„Kinderschutz als berufliche Herausforderung und fallbezogenes Handlungsproblem“

Mit seiner Vorlesung in der BürgerUniversität Coesfeld gewährt Tobias Franzheld (Universität Kassel) einen Einblick in das deutsche Kinderschutzsystem. Alle Interessierten sind willkommen.


Mit dem „Kinderschutz als berufliche Herausforderung und fallbezogenes Handlungsproblem“ befasst sich Dr. des. Tobias Franzheld (Universität Kassel) am Mittwoch, 21. September, in der „BürgerUniversität Coesfeld“. Sein Vortrag beginnt um 19 Uhr, Veranstaltungsort ist das WBK – Wissen Bildung Kultur, Osterwicker Str. 29, 48653 Coesfeld. Veranstalterin ist die Ernsting's family-Junior-Stiftungsprofessur für Soziologie familialer Lebensformen, Netzwerke und Gemeinschaften (Jun.-Prof. Dr. Dorett Funcke).

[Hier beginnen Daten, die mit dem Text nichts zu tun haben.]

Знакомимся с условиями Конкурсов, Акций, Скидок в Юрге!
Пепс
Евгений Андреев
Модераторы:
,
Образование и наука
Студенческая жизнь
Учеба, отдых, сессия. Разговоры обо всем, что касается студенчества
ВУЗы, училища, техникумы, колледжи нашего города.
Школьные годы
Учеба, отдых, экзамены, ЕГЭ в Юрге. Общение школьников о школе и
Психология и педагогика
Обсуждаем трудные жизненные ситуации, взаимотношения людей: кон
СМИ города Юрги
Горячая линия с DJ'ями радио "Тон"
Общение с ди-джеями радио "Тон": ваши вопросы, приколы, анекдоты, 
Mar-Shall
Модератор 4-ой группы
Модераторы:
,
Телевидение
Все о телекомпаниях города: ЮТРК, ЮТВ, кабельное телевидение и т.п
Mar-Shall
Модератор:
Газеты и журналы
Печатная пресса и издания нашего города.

Im Vortrag geht es zunächst darum, einen Einblick in das deutsche Kinderschutzsystem zu gewinnen. Damit geht die Aufgabe einher, die Akteure zu identifizieren, die den Schutz des Kindeswohls gewährleisten sollen. Eine „richtige“ Beurteilung einer Kindeswohlgefährdung wird insbesondere dort zum Problem, wo unterschiedliche Verdächtigungen miteinander konkurrieren. An einzelnen Fällen soll deutlich gemacht werden, dass die simple Forderung nach einem „guten Kinderschutz“ in der Praxis vielfachen beruflichen und organisatorischen Herausforderungen unterliegt.

Dr. des. Tobias Franzheld ist seit 2013 wissenschaftlicher Mitarbeiter im Fachgebiet „Erziehungswissenschaft, Schwerpunkt Soziale Arbeit und außerschulische Bildung“ im Fachbereich Humanwissenschaften der Universität Kassel sowie Projektmitarbeiter im von der Deutschen Forschungsgemeinschaft geförderten Transferprojekt „Wissenschaftliche Unterstützung professioneller Handlungsfelder im Umgang mit Kindeswohlgefährdung und beim Aufbau tragfähiger Kooperationsstrukturen im Kinderschutz“.